The defendants, at the time of signing the contract with plaintiffs, had sold their farm and were required to give possession to the purchaser. They were confronted with the necessity of purchasing another property as a home — not as a speculation. It is true that five days after their attorney had written plaintiffs’ attorney rejecting the offered title to the premises here involved the defendants purchased another property where they now reside. Under ordinary circumstances plaintiffs of course would be allowed more than five days in which to perfect their title. But an unusual situation obtained in this instance. The defendants were not relying solely upon the advice of their present attorney. They had first submitted the abstract of title to another attorney who admittedly is an authority on real estate matters. He advised that plaintiffs did not have a good marketable title because of the question as to whether a former sale of the property by the public welfare official under sealed bids constituted a ‘ ‘ public sale ’ ’ as required by statute, and in a letter of August 18, 1952, to plaintiffs’ present attorney named other *904attorneys who had in other transactions rejected title for the same reason. This question apparently could only be determined by a judicial decision which obviously might require many months to obtain. Confronted with these facts it seems the defendants were justified in assuming that they were relieved of any obligation to perform under their contract with the plaintiffs. If they accepted title the same question might arise in case they later attempted to sell the property. Under such conditions it does not seem that the defendants should be required to wait until an action for specific performance is brought against them to have plaintiffs’ title cleared. (See Kielbinski v. Sitko 194 Misc. 408.) In Lynbrook Gardens v. Ullmann (2911 N. Y. 472, 477), the court said: “ A decree of specific performance does not compel a purchaser to accept a doubtful title where the decree itself constitutes an authoritative determination of the questions of law which until that time were not free from doubt ’ ’.
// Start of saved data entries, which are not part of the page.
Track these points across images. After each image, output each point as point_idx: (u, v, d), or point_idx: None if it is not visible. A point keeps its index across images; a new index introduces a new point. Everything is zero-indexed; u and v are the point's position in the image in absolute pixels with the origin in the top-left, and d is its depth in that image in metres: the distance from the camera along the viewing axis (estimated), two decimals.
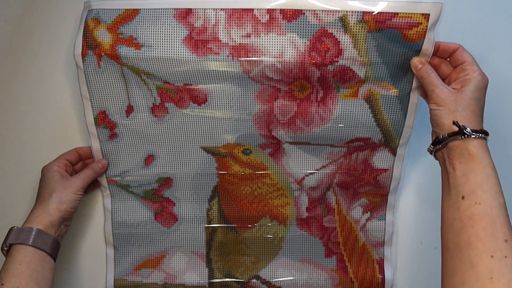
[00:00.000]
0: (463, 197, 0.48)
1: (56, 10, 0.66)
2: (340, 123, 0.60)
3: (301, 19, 0.55)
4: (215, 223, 0.66)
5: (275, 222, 0.66)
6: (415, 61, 0.55)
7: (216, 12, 0.56)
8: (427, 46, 0.54)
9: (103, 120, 0.61)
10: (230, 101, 0.60)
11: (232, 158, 0.64)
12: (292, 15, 0.56)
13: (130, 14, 0.57)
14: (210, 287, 0.68)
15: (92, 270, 0.68)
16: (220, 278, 0.68)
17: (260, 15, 0.56)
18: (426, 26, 0.53)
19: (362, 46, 0.55)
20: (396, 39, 0.54)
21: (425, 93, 0.57)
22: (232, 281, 0.68)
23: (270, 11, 0.56)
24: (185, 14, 0.57)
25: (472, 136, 0.49)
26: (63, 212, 0.57)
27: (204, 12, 0.57)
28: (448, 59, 0.56)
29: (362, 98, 0.59)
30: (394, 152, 0.62)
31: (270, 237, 0.67)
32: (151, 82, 0.59)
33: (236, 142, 0.63)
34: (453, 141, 0.50)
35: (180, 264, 0.68)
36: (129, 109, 0.61)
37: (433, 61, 0.56)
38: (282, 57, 0.56)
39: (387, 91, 0.58)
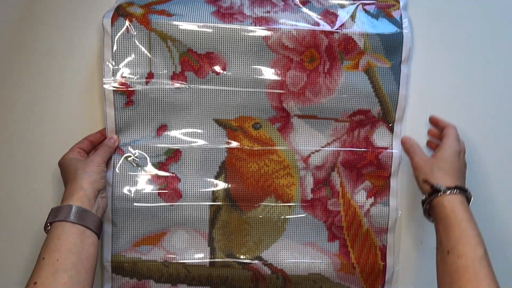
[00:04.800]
0: (448, 252, 0.53)
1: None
2: (344, 94, 0.66)
3: (308, 5, 0.67)
4: (220, 201, 0.66)
5: (279, 202, 0.67)
6: (405, 137, 0.67)
7: None
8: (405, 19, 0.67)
9: (122, 85, 0.64)
10: (247, 70, 0.64)
11: (242, 132, 0.66)
12: (302, 2, 0.67)
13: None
14: (211, 266, 0.66)
15: None
16: (222, 258, 0.66)
17: (276, 1, 0.67)
18: (399, 7, 0.68)
19: (358, 20, 0.65)
20: (380, 14, 0.67)
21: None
22: (234, 261, 0.66)
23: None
24: None
25: (447, 192, 0.56)
26: (94, 184, 0.58)
27: None
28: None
29: (362, 70, 0.66)
30: (391, 129, 0.67)
31: (274, 218, 0.67)
32: (175, 50, 0.63)
33: (247, 115, 0.66)
34: (433, 199, 0.57)
35: (181, 242, 0.66)
36: (149, 76, 0.64)
37: (431, 131, 0.68)
38: (296, 26, 0.64)
39: (382, 63, 0.66)
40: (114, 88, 0.63)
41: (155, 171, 0.66)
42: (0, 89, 0.68)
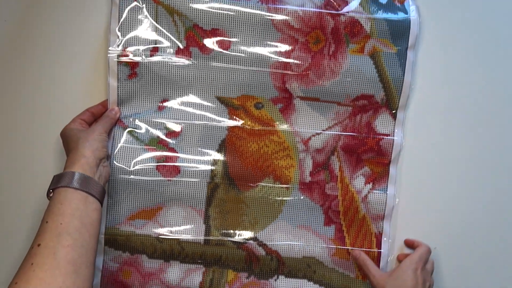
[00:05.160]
0: None
1: None
2: (348, 77, 0.65)
3: None
4: (219, 179, 0.66)
5: (277, 183, 0.67)
6: (356, 252, 0.67)
7: None
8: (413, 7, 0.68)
9: (126, 57, 0.64)
10: (252, 49, 0.64)
11: (244, 111, 0.66)
12: None
13: None
14: (205, 244, 0.65)
15: None
16: (217, 236, 0.66)
17: None
18: None
19: (365, 4, 0.65)
20: (389, 0, 0.67)
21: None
22: (228, 240, 0.66)
23: None
24: None
25: None
26: (96, 152, 0.58)
27: None
28: None
29: (368, 54, 0.66)
30: (394, 116, 0.67)
31: (271, 199, 0.66)
32: (181, 24, 0.63)
33: (250, 94, 0.66)
34: None
35: (177, 218, 0.66)
36: (154, 49, 0.64)
37: (400, 256, 0.68)
38: (303, 7, 0.64)
39: (388, 48, 0.66)
40: (119, 59, 0.63)
41: (155, 145, 0.65)
42: (6, 59, 0.68)
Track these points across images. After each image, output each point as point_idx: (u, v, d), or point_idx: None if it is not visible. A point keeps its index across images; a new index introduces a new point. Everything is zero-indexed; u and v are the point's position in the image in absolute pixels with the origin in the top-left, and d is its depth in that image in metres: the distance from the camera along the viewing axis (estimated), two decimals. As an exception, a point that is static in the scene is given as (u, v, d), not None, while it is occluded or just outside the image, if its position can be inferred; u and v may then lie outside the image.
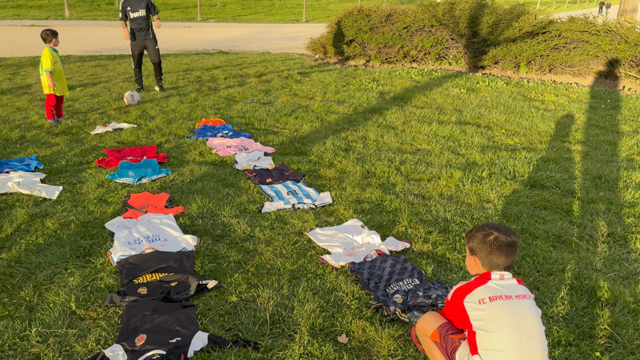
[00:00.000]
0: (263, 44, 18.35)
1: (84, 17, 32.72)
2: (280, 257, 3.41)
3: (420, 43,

Under the facts and circumstances disclosed by the record in this case equity will not compel- the defendants to perform under their contract with the plaintiffs. Defendants are entitled to judgment dismissing the complaint and directing that plaintiffs pay to defendants $500, representing their down payment on the contract, with interest thereon from July 28, 1952, and the further sum of $550 as and for their counsel fees, together with the costs and disbursements of this action.
Findings and proposed judgment may be submitted accordingly.